(Try it)
Only the lines from the one containing "Directory)/memstick/PSP/TEXTURES/(Game ID) and paste it here" through the one containing "2a (Optional): Steam" should be printed, exactly as they appear below, with both ends included.
○ ○ ○ ○
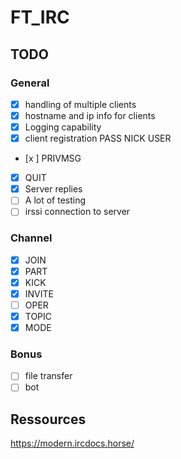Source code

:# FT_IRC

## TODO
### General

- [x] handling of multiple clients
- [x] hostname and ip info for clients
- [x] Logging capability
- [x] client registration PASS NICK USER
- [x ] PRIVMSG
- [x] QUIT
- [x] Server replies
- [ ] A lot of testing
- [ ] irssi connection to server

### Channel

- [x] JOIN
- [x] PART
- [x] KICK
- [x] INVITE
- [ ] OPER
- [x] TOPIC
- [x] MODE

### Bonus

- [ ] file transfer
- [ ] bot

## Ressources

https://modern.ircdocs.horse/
○ ○ ○ ○
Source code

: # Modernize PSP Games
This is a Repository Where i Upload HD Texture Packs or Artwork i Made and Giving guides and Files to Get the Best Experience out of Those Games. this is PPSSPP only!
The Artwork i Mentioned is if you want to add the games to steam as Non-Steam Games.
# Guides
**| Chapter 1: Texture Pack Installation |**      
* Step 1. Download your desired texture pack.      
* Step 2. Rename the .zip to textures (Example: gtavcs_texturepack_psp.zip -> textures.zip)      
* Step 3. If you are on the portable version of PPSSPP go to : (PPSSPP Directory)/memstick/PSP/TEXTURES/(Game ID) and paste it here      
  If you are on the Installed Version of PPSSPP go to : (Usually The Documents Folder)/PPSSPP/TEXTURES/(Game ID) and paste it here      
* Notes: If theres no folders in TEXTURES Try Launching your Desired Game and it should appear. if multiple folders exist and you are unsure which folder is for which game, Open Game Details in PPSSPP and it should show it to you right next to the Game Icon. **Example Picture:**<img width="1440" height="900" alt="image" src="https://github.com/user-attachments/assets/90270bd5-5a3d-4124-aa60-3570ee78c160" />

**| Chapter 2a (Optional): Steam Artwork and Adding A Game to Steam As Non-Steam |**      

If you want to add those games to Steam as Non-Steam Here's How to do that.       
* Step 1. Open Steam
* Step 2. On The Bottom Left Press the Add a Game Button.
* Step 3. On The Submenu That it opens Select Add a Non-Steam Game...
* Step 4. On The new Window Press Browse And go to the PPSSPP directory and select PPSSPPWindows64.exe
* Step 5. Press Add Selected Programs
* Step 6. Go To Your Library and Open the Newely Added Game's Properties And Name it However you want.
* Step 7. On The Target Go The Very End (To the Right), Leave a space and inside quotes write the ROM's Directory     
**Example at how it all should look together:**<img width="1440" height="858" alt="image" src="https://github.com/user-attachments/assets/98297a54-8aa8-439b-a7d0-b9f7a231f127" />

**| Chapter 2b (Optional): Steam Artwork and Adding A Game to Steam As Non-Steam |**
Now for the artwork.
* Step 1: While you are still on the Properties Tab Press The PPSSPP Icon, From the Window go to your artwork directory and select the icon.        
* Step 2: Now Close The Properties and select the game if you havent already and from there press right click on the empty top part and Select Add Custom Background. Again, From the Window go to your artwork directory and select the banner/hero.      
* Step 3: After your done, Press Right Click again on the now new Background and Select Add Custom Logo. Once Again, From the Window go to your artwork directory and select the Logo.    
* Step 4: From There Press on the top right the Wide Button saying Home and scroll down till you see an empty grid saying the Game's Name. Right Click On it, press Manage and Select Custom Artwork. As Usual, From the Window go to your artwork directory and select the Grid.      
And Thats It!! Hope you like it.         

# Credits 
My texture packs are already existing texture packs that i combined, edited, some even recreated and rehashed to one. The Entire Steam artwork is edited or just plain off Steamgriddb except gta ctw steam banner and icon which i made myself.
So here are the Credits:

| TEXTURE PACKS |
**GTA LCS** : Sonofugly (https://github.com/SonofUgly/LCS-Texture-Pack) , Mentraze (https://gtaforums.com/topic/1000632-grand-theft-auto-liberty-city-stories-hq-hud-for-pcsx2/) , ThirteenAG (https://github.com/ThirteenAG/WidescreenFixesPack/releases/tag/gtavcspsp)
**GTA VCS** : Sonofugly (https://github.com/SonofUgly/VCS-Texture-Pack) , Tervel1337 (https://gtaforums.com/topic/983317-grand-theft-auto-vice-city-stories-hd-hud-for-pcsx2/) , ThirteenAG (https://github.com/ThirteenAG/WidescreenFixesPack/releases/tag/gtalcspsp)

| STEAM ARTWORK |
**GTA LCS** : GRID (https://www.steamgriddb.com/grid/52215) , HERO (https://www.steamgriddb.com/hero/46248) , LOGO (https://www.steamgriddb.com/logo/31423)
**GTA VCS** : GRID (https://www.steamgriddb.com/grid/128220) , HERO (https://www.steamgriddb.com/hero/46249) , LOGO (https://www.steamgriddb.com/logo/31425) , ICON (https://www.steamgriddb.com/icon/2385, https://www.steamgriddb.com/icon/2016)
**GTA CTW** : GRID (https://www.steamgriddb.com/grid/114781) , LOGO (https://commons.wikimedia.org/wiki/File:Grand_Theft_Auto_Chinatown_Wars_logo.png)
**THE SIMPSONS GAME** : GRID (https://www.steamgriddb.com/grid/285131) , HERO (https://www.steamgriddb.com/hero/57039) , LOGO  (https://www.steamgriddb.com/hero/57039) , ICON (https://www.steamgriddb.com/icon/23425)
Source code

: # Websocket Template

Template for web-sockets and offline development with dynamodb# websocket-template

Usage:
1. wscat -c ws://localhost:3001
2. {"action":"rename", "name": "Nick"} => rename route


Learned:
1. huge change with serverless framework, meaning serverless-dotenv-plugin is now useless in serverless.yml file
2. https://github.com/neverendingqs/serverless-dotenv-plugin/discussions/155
○ ○ ○ ○
(Result)
* Step 3. If you are on the portable version of PPSSPP go to : (PPSSPP Directory)/memstick/PSP/TEXTURES/(Game ID) and paste it here      
  If you are on the Installed Version of PPSSPP go to : (Usually The Documents Folder)/PPSSPP/TEXTURES/(Game ID) and paste it here      
* Notes: If theres no folders in TEXTURES Try Launching your Desired Game and it should appear. if multiple folders exist and you are unsure which folder is for which game, Open Game Details in PPSSPP and it should show it to you right next to the Game Icon. **Example Picture:**<img width="1440" height="900" alt="image" src="https://github.com/user-attachments/assets/90270bd5-5a3d-4124-aa60-3570ee78c160" />

**| Chapter 2a (Optional): Steam Artwork and Adding A Game to Steam As Non-Steam |**      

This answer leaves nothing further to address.